The technology behind this attack is well within the range of many hacktivists and cyber criminals, and so these details have less diagnostic value when considering the ‘who’. Although speculative, there are other factors to consider: the supply chain compromise, efforts at obfuscation (hiding the wiper as ransomware), the geography that the malware was deployed in, and the timing of the deployment with Ukrainian national holidays. These point towards an attacker with political motivations behind the attack. It seems that the actor behind the NotPetya variant was politically motivated with an exceptional appetite to conduct cyber-attacks against specific organizations within the Ukraine target geography.
So where does this incident leave the longer-term assessment of the implications of NotPetya?
• Prepare for stray bullets. Many organizations were impacted by the NotPeyta campaign. The interconnectivity of modern systems and the ubiquity of applications means that enterprises could find themselves the victims of attacks not specifically targeting their organizations.
• The bar for cyber-attacks keeps getting lower. The availability of leaked tools from the NSA and HackingTeam, coupled with ‘how to’ manuals, means that threat actors will have access to powerful tools that they can iterate from and leverage to aggressively accomplish their goals.
Sadly, cyber-attacks of this nature are not uncommon and so businesses, governments and of course consumers need to take steps to protect themselves against ransomware attacks.
1. The “basics” aren’t easy, but they should not be forgotten. Both NotPetya and the earlier WannaCry exploited basic and known security vulnerabilities, so segmenting networks and applying basic patching cycles will go a long way to mitigating threats such as this. This will go a long way in mitigating the ‘stray bullet’ factor outlined above.
2. Think about the soft factors. Defense is not just about technical indicators and warning anymore, ‘soft’ factors such as motivation and geostrategic issues are now not just ‘nice to haves’ but are increasingly critical in the response to malware like NotPetya.
3. Plan to fail. No amount of good security will entirely remove the risk posed by cyberattacks so it is critical to backup critical data and systems on a regular basis and ensure crisis management and comprehensive data recovery plans are in place and practiced. Extortion and destructive malware response should be in your incident response playbooks.
4. If you aren’t already doing so, think about the digital risks associated with your supply chain. Sure, not all suppliers are attack vectors for targeted attacks, but many suppliers do not have the mature levels of security.
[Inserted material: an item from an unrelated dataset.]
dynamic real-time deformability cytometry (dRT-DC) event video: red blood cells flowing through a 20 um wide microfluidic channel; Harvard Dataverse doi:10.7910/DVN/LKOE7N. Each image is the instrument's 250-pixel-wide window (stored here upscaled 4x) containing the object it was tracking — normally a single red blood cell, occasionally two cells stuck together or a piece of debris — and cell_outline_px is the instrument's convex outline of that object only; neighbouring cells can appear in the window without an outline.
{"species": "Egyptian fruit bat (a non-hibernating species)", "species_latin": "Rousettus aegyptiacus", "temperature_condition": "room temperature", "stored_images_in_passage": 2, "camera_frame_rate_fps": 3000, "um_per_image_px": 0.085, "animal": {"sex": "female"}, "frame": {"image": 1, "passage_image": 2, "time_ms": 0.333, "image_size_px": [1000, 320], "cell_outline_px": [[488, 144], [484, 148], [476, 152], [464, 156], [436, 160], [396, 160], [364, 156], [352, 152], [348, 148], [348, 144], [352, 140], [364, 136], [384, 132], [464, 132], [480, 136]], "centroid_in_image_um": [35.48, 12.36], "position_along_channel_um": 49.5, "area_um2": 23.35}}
Regardless of the alleged culpability of MEDoc, the deployment mechanism does highlight the attention that we all need to start paying to supply chain compromise.
5. Defense in depth. Digital Shadows advocate using a ‘defense in depth’ strategy guided by four main principles: configuring host-based firewalls and using IP-whitelisting measures, segmenting networks and restricting workstation-to-workstation communication, applying patches and disabling unneeded legacy features, and restricting access to important data to only those who are required to have it.
WannaCry and NotPeyta are a sign of things to come, and you can expect attackers will improve their future campaigns.